Coventry Cathedral &
The Bogside Artists

Our Progress

Following from these events the conviction grew that the story around the murals of the Bogside Artists was a significant story that needed to be heard more widely, not only within but also outside Northern Ireland. There is still considerable ignorance about the Troubles outside Northern Ireland. Fed by the British media, most people still think of it in terms of a primitive tribal religious warfare, rather than as a legitimate struggle for civil rights by a marginalised group. Equally, many British ex-soldiers still suffer serious trauma after having returned from Northern Ireland. Many of them feel neglected and confused about their role in Northern Ireland at the time.


The exhibition is meant to raise awareness of the still raw wounds suffered by many people in Northern Ireland and beyond, and to enable cross community conversation (including ex-British militaries) by means of art and storytelling. Some of this conversation already began when the exhibition was shown at Greenbelt in the summer of 2015. During a panel discussion accompanying the exhibition at Greenbelt Festival one ex-paratrooper spoke very movingly about his time as a confused, young 19-year old being sent to Derry during the Troubles. Seeing the images of the murals had triggered many traumatic memories and meeting the Bogside Artists personally had provided an occasion for much longed for healing and reconciliation of a past he had never been able to talk about openly.



When the exhibition was shown at St. Clement’s Church in London, which is the home of Amos Trust, a human rights organisation working in many different countries, the exhinbition featured centrally in their annual day conference, with representatives from Palestine and Burundi. Several people responded that the images might as well have been painted in Palestine or elsewhere, confirming the universality of the murals.  
It is this universality that has led to an invitation by Coventry Cathedral to show the exhibition there in the Spring of 2017.
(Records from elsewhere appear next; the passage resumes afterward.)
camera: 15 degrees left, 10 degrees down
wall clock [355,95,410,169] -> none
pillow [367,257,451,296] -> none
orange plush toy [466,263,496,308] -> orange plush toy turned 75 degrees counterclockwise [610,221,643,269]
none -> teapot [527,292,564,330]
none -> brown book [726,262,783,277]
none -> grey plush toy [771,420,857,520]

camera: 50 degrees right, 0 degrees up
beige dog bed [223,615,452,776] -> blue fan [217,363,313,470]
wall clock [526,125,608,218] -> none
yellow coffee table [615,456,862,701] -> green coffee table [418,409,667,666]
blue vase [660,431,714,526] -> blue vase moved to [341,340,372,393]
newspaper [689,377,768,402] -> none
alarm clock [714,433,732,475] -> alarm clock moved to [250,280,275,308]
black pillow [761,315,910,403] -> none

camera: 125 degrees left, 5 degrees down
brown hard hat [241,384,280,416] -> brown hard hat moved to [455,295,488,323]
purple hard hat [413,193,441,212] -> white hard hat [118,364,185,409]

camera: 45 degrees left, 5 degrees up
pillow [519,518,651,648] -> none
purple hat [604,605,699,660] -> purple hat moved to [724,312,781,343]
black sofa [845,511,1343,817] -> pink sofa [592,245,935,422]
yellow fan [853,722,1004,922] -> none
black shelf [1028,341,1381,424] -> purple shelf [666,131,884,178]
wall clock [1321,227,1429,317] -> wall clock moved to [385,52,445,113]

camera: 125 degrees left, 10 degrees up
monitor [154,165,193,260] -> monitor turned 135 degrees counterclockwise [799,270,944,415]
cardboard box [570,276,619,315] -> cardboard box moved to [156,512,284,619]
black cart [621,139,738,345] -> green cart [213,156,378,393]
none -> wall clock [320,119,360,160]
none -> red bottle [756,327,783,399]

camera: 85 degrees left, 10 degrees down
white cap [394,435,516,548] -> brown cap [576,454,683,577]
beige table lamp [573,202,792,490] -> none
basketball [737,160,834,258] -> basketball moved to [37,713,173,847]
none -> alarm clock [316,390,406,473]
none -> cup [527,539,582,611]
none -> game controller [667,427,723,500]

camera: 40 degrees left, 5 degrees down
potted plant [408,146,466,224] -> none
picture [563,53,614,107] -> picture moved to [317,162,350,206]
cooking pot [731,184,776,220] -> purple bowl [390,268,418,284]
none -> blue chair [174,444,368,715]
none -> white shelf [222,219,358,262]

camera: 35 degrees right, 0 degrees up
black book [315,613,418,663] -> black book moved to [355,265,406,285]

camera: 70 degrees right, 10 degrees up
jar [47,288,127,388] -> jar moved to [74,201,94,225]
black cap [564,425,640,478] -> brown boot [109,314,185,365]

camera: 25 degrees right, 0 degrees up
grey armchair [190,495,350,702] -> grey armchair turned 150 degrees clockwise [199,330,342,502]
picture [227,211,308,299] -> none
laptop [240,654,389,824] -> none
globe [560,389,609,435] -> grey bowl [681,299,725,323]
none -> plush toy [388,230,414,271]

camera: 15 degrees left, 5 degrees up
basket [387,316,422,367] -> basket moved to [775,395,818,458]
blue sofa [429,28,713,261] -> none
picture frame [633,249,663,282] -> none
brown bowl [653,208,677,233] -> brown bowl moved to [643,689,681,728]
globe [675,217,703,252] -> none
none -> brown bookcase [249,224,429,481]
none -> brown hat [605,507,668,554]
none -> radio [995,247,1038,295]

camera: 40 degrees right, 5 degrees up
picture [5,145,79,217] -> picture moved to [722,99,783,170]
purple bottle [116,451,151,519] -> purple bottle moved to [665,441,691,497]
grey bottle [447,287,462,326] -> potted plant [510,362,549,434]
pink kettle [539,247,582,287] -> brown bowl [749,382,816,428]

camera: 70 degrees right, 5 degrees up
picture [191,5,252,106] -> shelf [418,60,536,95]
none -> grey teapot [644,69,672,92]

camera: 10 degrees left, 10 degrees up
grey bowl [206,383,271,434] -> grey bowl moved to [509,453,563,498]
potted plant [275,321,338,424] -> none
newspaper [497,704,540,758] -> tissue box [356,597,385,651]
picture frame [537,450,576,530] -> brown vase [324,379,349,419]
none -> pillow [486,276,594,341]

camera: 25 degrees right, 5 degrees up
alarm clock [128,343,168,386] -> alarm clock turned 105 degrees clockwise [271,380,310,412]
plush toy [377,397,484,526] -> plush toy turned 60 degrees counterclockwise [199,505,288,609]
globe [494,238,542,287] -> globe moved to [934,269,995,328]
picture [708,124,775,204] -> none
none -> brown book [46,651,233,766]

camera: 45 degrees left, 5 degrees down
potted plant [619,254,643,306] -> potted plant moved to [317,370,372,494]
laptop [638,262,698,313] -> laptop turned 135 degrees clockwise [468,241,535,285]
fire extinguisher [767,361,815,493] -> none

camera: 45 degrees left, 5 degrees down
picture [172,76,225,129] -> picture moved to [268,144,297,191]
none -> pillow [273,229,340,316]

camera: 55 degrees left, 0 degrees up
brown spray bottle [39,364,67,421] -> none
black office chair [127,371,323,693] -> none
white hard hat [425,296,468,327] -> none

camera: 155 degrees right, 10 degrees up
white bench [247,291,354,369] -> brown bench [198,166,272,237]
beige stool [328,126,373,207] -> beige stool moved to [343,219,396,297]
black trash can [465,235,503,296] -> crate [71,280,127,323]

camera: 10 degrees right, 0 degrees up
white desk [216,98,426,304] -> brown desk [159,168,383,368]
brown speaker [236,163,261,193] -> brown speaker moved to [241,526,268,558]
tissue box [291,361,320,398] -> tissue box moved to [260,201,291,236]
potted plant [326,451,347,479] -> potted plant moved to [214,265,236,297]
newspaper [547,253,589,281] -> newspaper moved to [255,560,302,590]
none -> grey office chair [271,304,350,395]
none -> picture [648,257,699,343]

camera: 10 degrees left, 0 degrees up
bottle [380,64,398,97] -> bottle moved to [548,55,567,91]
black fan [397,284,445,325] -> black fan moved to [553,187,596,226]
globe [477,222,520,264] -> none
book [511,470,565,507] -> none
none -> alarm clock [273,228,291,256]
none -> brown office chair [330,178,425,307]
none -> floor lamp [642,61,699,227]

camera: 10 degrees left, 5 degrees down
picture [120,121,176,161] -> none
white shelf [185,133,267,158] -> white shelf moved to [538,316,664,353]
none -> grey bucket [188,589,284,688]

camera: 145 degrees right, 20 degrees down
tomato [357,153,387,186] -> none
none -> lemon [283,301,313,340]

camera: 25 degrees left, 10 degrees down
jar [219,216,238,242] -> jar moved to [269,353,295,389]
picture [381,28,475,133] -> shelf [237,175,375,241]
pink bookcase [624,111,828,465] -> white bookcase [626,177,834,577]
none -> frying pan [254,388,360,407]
The fact that an Anglican cathedral hosts this exhibition is itself a significant symbolic act. There will be a program around the exhibition involving local schools and, hopefully, ex-service men. In order to give people as much information as possible, the exhibition will be accompanied by a 60-page catalogue written by Adrienne Chaplin with an introduction by Sarah Hill.  The design and printing of the catalogue is being funded by the Westhill Trust. An important feature of the book is the inclusion of a series of historic black and white photographs taken by local people, including photos of day-to-day life with British soldiers in the streets. These images provide a necessary counterpoint to the standard images of Northern Ireland that were distributed through the British media.


With the majority of these showing clashes with the police and rioting youth, these enforced the impression of Northern Ireland as a dangerous and violent place, thus legitimising British occupation. The catalogue/book is meant to initiate conversation and   educate a younger generation about its country’s often overlooked and forgotten recent past.